**RECORDED DATA**.
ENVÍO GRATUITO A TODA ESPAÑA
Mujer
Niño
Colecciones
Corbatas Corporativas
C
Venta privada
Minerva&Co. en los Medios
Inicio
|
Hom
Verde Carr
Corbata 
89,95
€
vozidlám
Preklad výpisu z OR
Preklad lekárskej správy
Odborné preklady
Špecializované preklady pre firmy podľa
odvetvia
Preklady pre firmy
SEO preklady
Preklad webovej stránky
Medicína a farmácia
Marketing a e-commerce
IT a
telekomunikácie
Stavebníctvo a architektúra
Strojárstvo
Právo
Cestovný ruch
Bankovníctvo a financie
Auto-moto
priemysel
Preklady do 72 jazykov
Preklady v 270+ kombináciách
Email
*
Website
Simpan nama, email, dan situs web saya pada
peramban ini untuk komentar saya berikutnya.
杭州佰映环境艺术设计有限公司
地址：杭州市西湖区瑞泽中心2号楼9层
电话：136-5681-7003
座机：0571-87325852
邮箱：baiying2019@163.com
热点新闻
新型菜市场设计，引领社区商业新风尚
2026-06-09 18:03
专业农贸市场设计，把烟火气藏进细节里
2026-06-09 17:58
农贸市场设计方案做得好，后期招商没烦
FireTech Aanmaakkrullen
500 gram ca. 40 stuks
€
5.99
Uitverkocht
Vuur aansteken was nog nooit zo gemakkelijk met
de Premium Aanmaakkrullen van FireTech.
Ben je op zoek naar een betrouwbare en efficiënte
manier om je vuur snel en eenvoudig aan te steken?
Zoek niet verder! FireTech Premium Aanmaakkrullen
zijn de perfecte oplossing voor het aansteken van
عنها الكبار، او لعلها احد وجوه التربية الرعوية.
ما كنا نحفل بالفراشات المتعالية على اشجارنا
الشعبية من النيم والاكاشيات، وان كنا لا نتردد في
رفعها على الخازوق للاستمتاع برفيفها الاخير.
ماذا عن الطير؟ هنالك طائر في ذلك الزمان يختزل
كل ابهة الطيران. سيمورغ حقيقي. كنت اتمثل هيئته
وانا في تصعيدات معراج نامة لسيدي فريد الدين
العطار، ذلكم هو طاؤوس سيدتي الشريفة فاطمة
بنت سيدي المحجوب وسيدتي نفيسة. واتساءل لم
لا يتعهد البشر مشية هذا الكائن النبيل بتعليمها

**WHAT IS BEING ASKED**. Copy out each line of the data above, exactly, if it lies between the line holding "Strojárstvo" and the line holding "2026-06-09 17:58", inclusive; copy no other line.

**RESPONSE TO THE TASK**.
Strojárstvo
Právo
Cestovný ruch
Bankovníctvo a financie
Auto-moto
priemysel
Preklady do 72 jazykov
Preklady v 270+ kombináciách
Email
*
Website
Simpan nama, email, dan situs web saya pada
peramban ini untuk komentar saya berikutnya.
杭州佰映环境艺术设计有限公司
地址：杭州市西湖区瑞泽中心2号楼9层
电话：136-5681-7003
座机：0571-87325852
邮箱：baiying2019@163.com
热点新闻
新型菜市场设计，引领社区商业新风尚
2026-06-09 18:03
专业农贸市场设计，把烟火气藏进细节里
2026-06-09 17:58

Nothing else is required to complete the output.